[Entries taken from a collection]
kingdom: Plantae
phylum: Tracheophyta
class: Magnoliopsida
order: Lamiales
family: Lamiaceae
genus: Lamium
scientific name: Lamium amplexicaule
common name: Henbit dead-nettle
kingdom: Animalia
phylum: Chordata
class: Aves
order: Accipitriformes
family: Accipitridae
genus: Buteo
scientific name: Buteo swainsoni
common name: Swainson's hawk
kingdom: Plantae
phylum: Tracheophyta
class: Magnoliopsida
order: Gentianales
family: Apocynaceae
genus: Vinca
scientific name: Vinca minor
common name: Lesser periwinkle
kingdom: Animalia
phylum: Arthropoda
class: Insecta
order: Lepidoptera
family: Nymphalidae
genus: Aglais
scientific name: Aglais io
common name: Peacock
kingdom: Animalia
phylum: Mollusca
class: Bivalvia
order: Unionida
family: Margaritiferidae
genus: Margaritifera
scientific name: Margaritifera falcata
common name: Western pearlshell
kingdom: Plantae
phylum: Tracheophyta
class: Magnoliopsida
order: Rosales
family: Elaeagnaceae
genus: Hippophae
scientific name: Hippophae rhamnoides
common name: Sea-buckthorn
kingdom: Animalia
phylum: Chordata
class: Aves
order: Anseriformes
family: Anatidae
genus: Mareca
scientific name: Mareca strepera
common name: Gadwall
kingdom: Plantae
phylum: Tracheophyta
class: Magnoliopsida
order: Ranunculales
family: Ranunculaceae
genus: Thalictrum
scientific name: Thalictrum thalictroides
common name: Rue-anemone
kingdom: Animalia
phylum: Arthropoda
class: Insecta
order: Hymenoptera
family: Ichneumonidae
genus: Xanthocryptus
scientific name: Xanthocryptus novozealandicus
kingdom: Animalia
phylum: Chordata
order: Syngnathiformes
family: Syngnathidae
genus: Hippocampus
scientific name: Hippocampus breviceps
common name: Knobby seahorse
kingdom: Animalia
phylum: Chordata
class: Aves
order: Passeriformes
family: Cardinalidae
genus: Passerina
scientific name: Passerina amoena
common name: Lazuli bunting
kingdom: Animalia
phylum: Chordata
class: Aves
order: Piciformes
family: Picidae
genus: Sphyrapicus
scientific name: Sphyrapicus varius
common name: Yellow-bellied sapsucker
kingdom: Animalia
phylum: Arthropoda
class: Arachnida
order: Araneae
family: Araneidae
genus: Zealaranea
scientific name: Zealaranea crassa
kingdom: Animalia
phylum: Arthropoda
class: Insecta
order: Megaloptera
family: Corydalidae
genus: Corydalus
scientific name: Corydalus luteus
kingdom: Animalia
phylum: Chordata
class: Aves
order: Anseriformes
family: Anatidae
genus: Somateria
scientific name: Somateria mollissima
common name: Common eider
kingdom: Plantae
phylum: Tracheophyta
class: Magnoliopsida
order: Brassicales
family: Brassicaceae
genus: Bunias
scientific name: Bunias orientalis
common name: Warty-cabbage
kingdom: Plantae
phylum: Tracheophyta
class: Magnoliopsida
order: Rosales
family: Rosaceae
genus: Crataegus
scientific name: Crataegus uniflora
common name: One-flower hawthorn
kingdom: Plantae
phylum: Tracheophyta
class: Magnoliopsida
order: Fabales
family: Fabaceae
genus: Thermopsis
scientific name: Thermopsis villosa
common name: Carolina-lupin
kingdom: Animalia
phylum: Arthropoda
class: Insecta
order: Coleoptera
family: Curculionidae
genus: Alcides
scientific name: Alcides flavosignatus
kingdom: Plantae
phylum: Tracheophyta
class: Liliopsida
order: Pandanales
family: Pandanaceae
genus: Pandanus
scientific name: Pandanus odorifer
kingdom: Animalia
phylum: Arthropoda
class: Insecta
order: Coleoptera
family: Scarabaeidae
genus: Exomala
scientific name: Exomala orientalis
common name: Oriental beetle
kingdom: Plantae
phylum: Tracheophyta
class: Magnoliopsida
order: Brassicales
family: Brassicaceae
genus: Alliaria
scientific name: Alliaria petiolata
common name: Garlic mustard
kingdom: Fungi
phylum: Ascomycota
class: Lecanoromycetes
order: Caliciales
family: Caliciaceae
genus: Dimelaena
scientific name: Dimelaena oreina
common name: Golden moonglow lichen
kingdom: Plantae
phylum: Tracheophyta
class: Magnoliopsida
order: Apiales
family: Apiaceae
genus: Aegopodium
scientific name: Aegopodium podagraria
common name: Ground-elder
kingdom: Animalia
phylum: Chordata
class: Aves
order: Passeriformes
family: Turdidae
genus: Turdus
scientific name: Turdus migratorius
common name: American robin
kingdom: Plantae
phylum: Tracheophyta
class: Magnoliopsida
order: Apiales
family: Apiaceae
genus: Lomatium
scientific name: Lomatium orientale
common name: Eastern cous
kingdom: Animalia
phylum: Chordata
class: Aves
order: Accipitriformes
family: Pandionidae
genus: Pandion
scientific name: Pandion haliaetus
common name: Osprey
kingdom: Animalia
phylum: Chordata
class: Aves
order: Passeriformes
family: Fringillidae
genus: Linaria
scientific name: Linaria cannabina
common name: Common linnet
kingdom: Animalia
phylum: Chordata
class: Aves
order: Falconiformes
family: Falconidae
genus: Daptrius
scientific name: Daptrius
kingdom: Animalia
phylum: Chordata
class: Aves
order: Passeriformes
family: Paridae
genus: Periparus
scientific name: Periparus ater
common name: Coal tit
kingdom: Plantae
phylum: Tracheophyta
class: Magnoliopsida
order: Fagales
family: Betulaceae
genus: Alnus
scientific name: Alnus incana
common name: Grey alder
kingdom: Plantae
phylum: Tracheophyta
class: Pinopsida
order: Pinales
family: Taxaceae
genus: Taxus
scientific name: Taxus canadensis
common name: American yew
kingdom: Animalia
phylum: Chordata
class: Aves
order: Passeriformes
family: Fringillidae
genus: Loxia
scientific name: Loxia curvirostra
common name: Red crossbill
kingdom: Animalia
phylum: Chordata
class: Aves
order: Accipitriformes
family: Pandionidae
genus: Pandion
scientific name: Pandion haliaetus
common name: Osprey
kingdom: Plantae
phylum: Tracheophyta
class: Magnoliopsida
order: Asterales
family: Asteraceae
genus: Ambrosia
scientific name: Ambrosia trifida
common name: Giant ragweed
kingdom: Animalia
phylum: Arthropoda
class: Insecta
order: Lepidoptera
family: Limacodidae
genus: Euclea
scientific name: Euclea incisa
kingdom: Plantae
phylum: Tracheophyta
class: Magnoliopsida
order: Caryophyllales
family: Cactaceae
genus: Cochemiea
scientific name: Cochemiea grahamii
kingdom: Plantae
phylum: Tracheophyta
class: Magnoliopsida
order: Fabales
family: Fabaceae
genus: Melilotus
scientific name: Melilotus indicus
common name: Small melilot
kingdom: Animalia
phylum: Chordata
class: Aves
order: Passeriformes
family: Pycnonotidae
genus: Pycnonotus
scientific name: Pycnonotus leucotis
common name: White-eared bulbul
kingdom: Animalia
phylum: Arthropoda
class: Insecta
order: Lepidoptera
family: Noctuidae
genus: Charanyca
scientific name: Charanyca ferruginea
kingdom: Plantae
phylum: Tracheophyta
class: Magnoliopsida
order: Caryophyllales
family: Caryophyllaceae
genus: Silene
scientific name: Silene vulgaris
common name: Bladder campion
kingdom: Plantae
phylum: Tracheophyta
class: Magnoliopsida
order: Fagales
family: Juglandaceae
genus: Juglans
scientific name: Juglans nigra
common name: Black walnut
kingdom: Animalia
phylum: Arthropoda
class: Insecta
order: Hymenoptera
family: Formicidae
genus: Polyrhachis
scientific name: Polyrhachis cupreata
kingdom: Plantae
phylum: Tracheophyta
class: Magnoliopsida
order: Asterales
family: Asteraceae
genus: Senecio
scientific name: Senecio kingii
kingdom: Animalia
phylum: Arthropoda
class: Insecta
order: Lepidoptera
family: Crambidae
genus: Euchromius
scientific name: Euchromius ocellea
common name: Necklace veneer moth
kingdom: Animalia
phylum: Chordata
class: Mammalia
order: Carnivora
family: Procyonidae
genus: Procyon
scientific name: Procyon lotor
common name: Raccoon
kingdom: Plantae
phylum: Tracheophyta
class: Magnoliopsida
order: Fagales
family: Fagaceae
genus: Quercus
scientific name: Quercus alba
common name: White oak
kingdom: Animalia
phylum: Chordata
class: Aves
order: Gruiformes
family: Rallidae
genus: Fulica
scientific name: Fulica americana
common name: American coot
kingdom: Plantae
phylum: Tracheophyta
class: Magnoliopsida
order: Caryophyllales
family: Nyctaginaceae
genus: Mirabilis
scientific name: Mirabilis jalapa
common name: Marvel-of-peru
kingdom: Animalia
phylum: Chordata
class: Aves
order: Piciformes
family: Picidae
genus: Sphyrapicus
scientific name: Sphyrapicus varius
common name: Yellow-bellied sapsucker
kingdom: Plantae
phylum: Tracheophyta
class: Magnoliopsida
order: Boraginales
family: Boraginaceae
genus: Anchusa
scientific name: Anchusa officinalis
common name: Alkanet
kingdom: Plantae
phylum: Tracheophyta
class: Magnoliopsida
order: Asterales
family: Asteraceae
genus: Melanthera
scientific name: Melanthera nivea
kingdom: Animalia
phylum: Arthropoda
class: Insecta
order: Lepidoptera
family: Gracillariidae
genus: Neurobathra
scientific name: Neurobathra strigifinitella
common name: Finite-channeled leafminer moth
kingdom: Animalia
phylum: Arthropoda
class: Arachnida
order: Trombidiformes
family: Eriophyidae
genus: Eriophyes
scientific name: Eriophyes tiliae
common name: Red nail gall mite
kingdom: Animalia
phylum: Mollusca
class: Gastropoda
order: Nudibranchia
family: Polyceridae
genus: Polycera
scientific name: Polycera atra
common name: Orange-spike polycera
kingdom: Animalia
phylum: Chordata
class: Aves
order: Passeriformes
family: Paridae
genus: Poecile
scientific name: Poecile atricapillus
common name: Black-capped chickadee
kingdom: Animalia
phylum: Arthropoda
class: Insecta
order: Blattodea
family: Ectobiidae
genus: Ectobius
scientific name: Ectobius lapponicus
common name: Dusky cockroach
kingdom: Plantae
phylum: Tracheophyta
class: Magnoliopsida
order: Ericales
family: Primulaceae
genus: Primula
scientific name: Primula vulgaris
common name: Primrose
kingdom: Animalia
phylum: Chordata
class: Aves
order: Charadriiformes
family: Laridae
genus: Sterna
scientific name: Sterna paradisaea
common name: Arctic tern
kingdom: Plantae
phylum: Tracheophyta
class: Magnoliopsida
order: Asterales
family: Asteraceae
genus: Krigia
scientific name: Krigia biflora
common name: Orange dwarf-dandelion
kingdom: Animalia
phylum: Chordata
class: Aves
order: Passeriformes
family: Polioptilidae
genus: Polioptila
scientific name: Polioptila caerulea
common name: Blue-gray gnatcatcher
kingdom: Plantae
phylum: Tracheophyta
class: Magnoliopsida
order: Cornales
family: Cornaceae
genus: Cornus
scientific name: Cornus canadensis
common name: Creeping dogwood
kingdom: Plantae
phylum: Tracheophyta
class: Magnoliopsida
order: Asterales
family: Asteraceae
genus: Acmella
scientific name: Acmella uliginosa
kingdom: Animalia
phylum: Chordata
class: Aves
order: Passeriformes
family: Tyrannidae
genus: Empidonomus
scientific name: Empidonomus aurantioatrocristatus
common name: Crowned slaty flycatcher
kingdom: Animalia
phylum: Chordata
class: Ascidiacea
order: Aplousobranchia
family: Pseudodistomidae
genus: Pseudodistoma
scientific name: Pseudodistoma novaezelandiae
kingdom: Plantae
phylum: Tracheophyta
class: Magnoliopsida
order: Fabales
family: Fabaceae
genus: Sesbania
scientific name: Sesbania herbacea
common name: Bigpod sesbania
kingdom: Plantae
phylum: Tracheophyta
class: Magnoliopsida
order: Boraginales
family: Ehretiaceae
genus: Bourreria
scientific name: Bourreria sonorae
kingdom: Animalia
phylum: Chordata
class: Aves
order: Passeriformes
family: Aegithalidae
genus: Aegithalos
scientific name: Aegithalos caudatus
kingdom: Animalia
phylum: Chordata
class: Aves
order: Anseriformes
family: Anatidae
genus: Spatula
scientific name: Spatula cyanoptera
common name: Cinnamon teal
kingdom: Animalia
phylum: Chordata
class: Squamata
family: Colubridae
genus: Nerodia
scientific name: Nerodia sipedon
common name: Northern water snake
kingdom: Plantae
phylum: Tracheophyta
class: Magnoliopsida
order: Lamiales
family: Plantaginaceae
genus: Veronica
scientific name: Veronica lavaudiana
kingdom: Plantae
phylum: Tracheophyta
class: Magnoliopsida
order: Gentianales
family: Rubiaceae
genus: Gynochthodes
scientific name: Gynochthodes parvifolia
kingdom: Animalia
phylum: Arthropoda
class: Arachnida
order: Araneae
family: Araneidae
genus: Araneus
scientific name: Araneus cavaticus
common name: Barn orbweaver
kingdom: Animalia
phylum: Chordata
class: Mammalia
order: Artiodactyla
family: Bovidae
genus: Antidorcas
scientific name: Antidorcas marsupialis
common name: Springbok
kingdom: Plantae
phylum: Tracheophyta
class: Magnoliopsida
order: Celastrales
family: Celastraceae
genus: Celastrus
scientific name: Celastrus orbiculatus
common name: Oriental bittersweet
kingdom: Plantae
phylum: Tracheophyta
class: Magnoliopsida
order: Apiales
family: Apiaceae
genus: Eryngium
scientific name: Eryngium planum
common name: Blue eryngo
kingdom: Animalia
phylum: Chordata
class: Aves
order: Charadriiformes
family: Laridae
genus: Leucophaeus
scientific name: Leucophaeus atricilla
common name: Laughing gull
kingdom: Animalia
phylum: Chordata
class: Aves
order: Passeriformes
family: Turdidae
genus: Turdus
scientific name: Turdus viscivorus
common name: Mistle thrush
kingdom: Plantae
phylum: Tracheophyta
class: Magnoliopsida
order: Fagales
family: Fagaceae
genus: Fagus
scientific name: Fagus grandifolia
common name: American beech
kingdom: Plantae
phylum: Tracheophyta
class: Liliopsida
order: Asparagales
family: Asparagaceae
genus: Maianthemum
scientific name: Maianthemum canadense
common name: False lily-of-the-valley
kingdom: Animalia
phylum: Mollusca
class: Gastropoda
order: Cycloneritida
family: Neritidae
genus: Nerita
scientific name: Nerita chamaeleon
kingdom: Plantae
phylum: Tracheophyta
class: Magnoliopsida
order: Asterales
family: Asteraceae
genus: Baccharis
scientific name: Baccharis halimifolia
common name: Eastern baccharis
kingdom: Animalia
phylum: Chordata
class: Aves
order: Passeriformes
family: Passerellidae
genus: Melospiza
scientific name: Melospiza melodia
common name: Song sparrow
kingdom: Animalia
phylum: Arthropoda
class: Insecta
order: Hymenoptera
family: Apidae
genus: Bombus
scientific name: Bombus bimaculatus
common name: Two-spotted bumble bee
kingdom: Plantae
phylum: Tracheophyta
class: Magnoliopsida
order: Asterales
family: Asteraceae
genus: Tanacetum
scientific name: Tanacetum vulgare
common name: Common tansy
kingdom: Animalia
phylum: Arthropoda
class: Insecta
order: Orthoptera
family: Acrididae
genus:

▶ SET EXERCISE: Starting at the beginning of the records and stopping after the line that contains "scientific name: Thalictrum thalictroides", switch every "common name" to "vernacular name" and leave everything else unchanged.

▶ TASK SOLUTION:
kingdom: Plantae
phylum: Tracheophyta
class: Magnoliopsida
order: Lamiales
family: Lamiaceae
genus: Lamium
scientific name: Lamium amplexicaule
vernacular name: Henbit dead-nettle
kingdom: Animalia
phylum: Chordata
class: Aves
order: Accipitriformes
family: Accipitridae
genus: Buteo
scientific name: Buteo swainsoni
vernacular name: Swainson's hawk
kingdom: Plantae
phylum: Tracheophyta
class: Magnoliopsida
order: Gentianales
family: Apocynaceae
genus: Vinca
scientific name: Vinca minor
vernacular name: Lesser periwinkle
kingdom: Animalia
phylum: Arthropoda
class: Insecta
order: Lepidoptera
family: Nymphalidae
genus: Aglais
scientific name: Aglais io
vernacular name: Peacock
kingdom: Animalia
phylum: Mollusca
class: Bivalvia
order: Unionida
family: Margaritiferidae
genus: Margaritifera
scientific name: Margaritifera falcata
vernacular name: Western pearlshell
kingdom: Plantae
phylum: Tracheophyta
class: Magnoliopsida
order: Rosales
family: Elaeagnaceae
genus: Hippophae
scientific name: Hippophae rhamnoides
vernacular name: Sea-buckthorn
kingdom: Animalia
phylum: Chordata
class: Aves
order: Anseriformes
family: Anatidae
genus: Mareca
scientific name: Mareca strepera
vernacular name: Gadwall
kingdom: Plantae
phylum: Tracheophyta
class: Magnoliopsida
order: Ranunculales
family: Ranunculaceae
genus: Thalictrum
scientific name: Thalictrum thalictroides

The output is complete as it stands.